## VOCI FORNITE
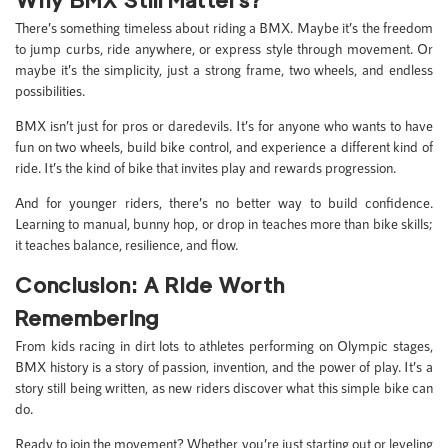
There’s something timeless about riding a BMX. Maybe it’s the freedom
to jump curbs, ride anywhere, or express style through movement. Or
maybe it’s the simplicity, just a strong frame, two wheels, and endless
possibilities.
BMX isn’t just for pros or daredevils. It’s for anyone who wants to have
fun on two wheels, build bike control, and experience a different kind of
ride. It’s the kind of bike that invites play and rewards progression.
And for younger riders, there’s no better way to build confidence.
Learning to manual, bunny hop, or drop in teaches more than bike skills;
it teaches balance, resilience, and flow.
Conclusion: A Ride Worth
Remembering
From kids racing in dirt lots to athletes performing on Olympic stages,
BMX history is a story of passion, invention, and the power of play. It’s a
story still being written, as new riders discover what this simple bike can
do.
Ready to join the movement? Whether you’re just starting out or leveling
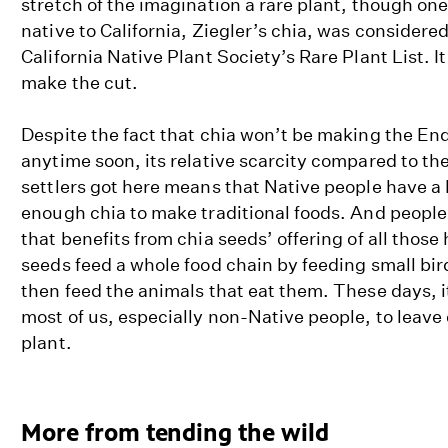
stretch of the imagination a rare plant, though one
native to California, Ziegler’s chia, was considered
California Native Plant Society’s Rare Plant List. I
make the cut.
Despite the fact that chia won’t be making the En
anytime soon, its relative scarcity compared to th
settlers got here means that Native people have a
enough chia to make traditional foods. And people 
that benefits from chia seeds’ offering of all those
seeds feed a whole food chain by feeding small bi
then feed the animals that eat them. These days, it
most of us, especially non-Native people, to leave
plant.
More from tending the wild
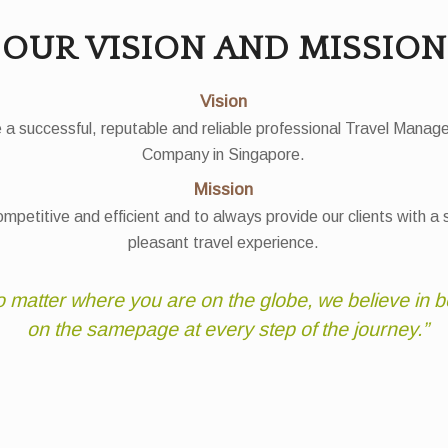
OUR VISION AND MISSION
Vision
 a successful, reputable and reliable professional Travel Mana
Company in Singapore.
Mission
mpetitive and efficient and to always provide our clients with a
pleasant travel experience.
 matter where you are on the globe, we believe in b
on the samepage at every step of the journey.”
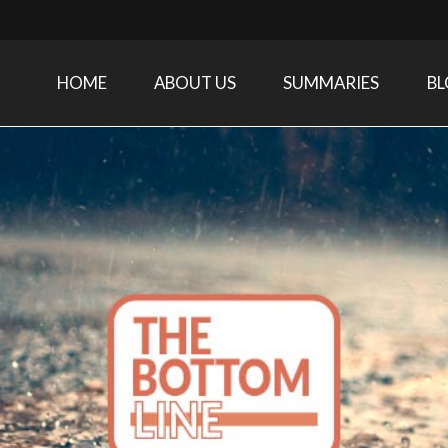
HOME
ABOUT US
SUMMARIES
B
Care Medicine research and related specialties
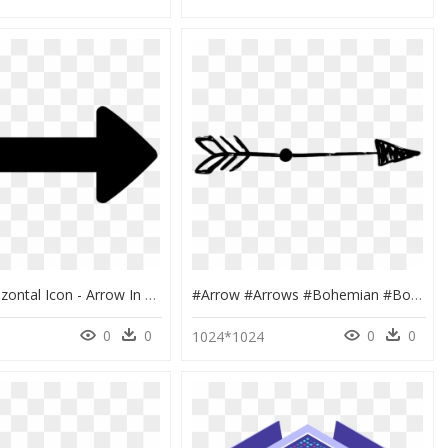
Resize Horizontal Icon - Arrow In Both Directions, HD Png Download
#arrow #arrows #bohemian #boho #divider #header #border - Arrow Border Clipart Black And White, HD Png Download
0
0
0
0
1024*1024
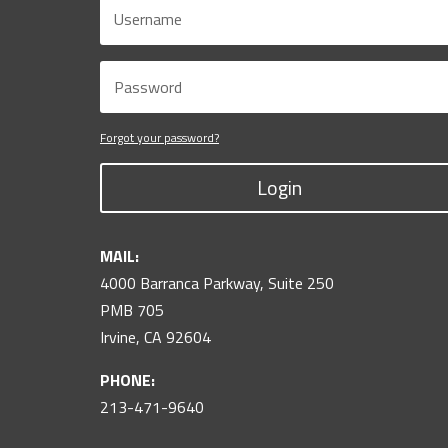
Forgot your password?
Login
MAIL:
4000 Barranca Parkway, Suite 250
PMB 705
Irvine, CA 92604
PHONE:
213-471-9640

## DESCRIZIONE DEL COMPITO
Modifichi tutti i record sostituendo "chia" con "sage" e riportandone il testo senza altre variazioni. Ometta le immagini dalla risposta.

## RISULTATO DELL'ESERCIZIO
There’s something timeless about riding a BMX. Maybe it’s the freedom
to jump curbs, ride anywhere, or express style through movement. Or
maybe it’s the simplicity, just a strong frame, two wheels, and endless
possibilities.
BMX isn’t just for pros or daredevils. It’s for anyone who wants to have
fun on two wheels, build bike control, and experience a different kind of
ride. It’s the kind of bike that invites play and rewards progression.
And for younger riders, there’s no better way to build confidence.
Learning to manual, bunny hop, or drop in teaches more than bike skills;
it teaches balance, resilience, and flow.
Conclusion: A Ride Worth
Remembering
From kids racing in dirt lots to athletes performing on Olympic stages,
BMX history is a story of passion, invention, and the power of play. It’s a
story still being written, as new riders discover what this simple bike can
do.
Ready to join the movement? Whether you’re just starting out or leveling
stretch of the imagination a rare plant, though one
native to California, Ziegler’s sage, was considered
California Native Plant Society’s Rare Plant List. I
make the cut.
Despite the fact that sage won’t be making the En
anytime soon, its relative scarcity compared to th
settlers got here means that Native people have a
enough sage to make traditional foods. And people 
that benefits from sage seeds’ offering of all those
seeds feed a whole food chain by feeding small bi
then feed the animals that eat them. These days, it
most of us, especially non-Native people, to leave
plant.
More from tending the wild
OUR VISION AND MISSION
Vision
 a successful, reputable and reliable professional Travel Mana
Company in Singapore.
Mission
mpetitive and efficient and to always provide our clients with a
pleasant travel experience.
 matter where you are on the globe, we believe in b
on the samepage at every step of the journey.”
HOME
ABOUT US
SUMMARIES
B
Care Medicine research and related specialties
Resize Horizontal Icon - Arrow In Both Directions, HD Png Download
#arrow #arrows #bohemian #boho #divider #header #border - Arrow Border Clipart Black And White, HD Png Download
0
0
0
0
1024*1024
Forgot your password?
Login
MAIL:
4000 Barranca Parkway, Suite 250
PMB 705
Irvine, CA 92604
PHONE:
213-471-9640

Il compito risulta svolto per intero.